Genelkurmay Başkanı Afyonkarahisar'da 25 askerin şehit olduğu kışlada yaptığı incelemelerden sonra 'Konuşmayacağım, hiçbir şey konuşmayacağım her şey ortada' demişti...
Belki de gerçekten 'her şey ortada 1.5 km'lik alanda duruyordu' ve biz görmemekte inat ediyorduk.
Ne de olsa çoğunluğu iki aylık eğitimden sonra Güneydoğu'ya sıcak çatışma hattına yollanmış erlerin cenazeleri her hafta 10'ar 10'ar gelirken 'şehit haberlerini' terör propagandasına hizmet ettiği için görmezden gelindiği zamanlardaydık...
Yıllardır 'şehit haberlerini' raytingi garanti, ajitatif formatta manşetlerde ve ekranlarda sündüre sömüre kullanan medyamız 'terör haberlerini'.....
Bir gün sonra hatırlamayacağı ölü çocukların yakınlarının 'tarifsiz acılarını' röntgen ve teşhirinden öte bir bakış ve üslupla vermemekte hemfikirdi...
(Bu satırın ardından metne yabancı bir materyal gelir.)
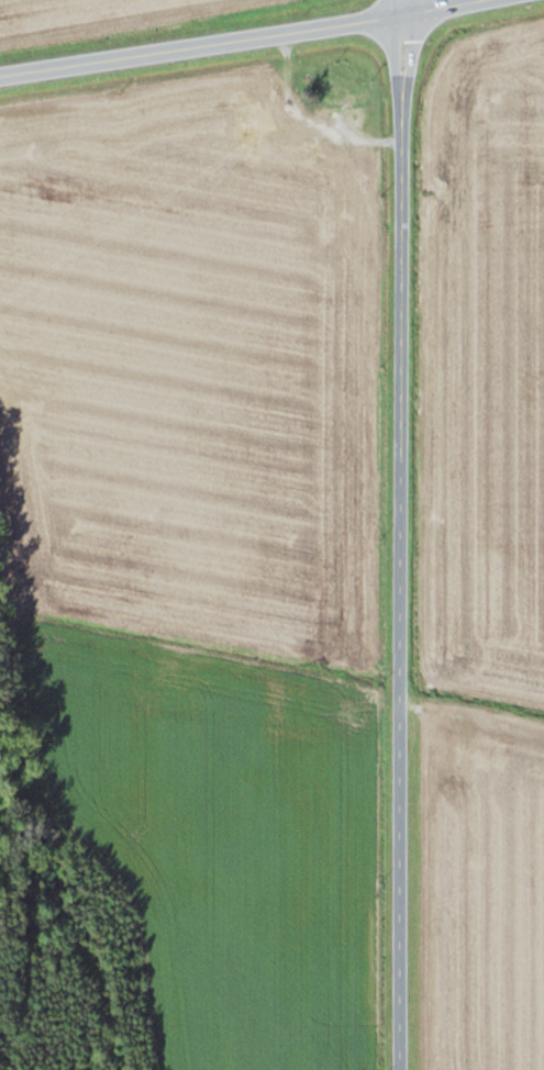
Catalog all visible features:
road: (235, 39)
road: (399, 534)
Hatta popüler standart bir içeriğe indirgenen şehit haberleriyle kanıksanan 'genç ölümler' sıradanlaşıp, kamuoyunun dikkati azalınca ve giderek ölümler de belli bir sosyal kesimin üzerine birikmeye başlayınca şehit ailesinin 'yoksulluğuyla' dramatik kadraj kuruluyordu...
Bir tek gün bile şehitlerin öznel hikayelerinden çıkıp 'zorunlu askerlik hizmetini' yaparken hayatını kaybeden askeri birikim ve deneyimi eksik bu çocukların 'güvenliğini' konu bile etmeyen medyamız Başbakan'ın uyarısı gereğince geçen hafta PKK'nın Beytülşebbap'taki saldırısındaki 10 şehit haberine 'rutin günlük Türkiye gerçeği' muamelesi yaparak 'sıradan ölümlerin' 'sıradan haberi' gibi vermişti...
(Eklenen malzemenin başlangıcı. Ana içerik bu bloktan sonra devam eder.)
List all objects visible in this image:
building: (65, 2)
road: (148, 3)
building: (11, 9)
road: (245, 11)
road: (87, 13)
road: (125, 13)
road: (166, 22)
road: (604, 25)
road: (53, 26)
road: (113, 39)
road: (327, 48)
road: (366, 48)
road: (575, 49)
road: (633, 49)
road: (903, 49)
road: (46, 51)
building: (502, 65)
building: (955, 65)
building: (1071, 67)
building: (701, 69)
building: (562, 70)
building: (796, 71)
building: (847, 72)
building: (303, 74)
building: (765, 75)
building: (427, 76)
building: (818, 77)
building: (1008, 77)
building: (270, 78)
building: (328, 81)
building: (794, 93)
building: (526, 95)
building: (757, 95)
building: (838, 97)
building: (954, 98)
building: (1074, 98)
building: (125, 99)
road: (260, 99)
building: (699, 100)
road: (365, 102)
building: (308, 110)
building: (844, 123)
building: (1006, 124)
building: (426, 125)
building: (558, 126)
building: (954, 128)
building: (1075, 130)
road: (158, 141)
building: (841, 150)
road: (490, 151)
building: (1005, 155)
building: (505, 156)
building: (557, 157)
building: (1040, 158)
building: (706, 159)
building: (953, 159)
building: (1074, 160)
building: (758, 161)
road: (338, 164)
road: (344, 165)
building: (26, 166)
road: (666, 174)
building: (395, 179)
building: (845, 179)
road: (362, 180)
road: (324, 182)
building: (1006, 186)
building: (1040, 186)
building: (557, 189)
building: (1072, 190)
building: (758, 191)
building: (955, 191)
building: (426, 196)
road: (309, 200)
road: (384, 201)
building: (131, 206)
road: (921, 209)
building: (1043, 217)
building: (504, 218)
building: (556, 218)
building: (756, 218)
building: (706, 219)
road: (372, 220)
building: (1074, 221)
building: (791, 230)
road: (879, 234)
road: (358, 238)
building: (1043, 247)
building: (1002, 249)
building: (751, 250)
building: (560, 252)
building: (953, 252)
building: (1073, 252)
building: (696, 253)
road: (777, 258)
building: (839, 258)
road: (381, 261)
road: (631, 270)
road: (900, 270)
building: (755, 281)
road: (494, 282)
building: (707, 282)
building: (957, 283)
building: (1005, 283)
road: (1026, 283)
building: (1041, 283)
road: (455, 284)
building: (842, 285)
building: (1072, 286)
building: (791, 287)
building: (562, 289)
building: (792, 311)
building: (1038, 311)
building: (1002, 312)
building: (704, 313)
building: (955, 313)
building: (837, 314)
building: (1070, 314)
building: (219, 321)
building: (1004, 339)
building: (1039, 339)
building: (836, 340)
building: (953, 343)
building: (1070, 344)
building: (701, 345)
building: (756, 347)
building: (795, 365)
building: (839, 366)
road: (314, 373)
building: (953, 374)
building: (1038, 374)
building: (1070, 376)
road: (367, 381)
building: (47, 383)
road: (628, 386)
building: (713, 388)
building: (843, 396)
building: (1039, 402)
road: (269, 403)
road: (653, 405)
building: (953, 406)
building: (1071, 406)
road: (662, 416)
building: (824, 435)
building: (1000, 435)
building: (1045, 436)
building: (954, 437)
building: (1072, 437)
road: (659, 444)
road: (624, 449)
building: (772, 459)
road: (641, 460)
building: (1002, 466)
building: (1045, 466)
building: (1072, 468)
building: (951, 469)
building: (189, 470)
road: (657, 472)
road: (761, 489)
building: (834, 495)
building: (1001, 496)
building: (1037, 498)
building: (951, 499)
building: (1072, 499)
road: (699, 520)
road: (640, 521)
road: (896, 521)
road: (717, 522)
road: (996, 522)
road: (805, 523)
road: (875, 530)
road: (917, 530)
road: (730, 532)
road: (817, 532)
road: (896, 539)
Zaten bizler de acımış 'ateş düştüğü yeri yakar' klişesiyle başkasının 'evlat acısından' hızla uzaklaşır ne günlük eğlencemiz ne de hayat asla ve kat'a yavaşlardı aksine 'teröre ödün vermektense' piyasa mekanlarına 200-300 TL'lik biletlerle Boğaz manzaralı konserlere doluşurduk...
'Teröre ödün vermekle' onulmaz çocuk kaybı arasındaki insani saygıyı, ölçüyü tutturamayan ve empatisi tükenmiş insanlardık...
Çarşamba akşamı Afyonkarahisar'da akşam vakti cephaneliğe 30 askeri doldurarak yapılan mühimmat tasnif çalışmasında 'bilinmeyen bir nedenle' meydana gelen patlamada 25 gencin bedenleri 1.5 km'ye dağılınca öğrenmiştik ki...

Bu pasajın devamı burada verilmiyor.